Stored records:
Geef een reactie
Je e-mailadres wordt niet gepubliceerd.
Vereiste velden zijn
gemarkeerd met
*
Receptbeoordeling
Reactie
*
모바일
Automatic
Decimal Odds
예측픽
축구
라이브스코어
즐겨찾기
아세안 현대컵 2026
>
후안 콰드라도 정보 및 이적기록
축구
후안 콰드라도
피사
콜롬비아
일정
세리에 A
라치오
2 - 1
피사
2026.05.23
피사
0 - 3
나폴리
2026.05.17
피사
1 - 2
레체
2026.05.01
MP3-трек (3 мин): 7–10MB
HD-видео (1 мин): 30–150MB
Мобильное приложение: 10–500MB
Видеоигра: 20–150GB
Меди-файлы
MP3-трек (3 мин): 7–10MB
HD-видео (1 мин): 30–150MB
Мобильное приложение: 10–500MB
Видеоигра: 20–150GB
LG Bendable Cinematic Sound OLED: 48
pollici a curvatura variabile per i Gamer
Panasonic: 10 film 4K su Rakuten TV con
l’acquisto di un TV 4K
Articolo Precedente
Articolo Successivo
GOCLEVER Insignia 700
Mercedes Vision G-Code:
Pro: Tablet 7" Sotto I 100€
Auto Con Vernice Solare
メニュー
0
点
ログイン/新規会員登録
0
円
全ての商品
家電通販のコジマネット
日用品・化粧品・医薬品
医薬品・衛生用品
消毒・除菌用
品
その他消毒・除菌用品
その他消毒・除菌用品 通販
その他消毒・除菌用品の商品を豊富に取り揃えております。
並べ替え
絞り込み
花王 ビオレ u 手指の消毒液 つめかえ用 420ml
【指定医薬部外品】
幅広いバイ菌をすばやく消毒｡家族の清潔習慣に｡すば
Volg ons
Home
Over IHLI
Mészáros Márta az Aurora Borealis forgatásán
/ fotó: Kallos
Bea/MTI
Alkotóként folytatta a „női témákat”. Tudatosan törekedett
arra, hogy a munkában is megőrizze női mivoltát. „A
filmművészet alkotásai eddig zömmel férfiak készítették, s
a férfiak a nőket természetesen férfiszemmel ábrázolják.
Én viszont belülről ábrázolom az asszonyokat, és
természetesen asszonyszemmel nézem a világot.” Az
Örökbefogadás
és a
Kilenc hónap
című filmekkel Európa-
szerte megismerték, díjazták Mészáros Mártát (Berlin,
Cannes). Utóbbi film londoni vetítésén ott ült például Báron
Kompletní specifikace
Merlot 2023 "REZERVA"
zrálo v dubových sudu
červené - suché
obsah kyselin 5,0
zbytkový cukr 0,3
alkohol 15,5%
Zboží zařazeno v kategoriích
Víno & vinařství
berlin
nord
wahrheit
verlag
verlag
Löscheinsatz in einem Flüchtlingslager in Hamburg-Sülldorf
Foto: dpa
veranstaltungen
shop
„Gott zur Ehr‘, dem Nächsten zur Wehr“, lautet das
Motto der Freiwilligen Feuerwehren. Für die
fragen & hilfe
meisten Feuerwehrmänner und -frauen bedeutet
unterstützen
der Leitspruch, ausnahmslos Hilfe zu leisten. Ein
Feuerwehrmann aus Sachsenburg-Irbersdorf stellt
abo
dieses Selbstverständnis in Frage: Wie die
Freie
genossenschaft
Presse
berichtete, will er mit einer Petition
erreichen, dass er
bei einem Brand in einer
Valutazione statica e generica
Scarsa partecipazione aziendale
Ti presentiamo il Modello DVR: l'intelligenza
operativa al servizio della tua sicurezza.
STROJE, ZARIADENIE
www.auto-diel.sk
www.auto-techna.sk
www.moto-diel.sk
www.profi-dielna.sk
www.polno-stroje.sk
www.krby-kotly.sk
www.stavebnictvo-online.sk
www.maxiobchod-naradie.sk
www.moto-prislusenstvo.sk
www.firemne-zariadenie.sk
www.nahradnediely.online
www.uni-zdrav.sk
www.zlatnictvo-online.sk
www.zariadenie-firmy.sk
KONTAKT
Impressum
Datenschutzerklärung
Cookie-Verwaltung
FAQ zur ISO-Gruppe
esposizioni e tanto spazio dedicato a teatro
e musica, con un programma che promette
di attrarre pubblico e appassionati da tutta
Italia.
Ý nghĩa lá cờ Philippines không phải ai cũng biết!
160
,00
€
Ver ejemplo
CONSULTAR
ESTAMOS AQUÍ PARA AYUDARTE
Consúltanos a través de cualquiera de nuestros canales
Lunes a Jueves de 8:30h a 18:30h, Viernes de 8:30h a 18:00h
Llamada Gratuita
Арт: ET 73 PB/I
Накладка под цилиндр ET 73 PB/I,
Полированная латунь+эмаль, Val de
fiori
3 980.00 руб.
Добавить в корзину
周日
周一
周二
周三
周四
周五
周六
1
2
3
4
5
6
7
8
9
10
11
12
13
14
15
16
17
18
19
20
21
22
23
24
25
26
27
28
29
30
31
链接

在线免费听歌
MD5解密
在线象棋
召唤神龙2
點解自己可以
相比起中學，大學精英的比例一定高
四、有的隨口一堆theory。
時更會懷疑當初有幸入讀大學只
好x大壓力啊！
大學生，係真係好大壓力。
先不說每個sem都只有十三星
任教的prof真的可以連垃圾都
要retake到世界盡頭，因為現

What needs to be done: Pull out every line in the entries above that contains the string "moto".

Response to the task:
www.moto-diel.sk
www.moto-prislusenstvo.sk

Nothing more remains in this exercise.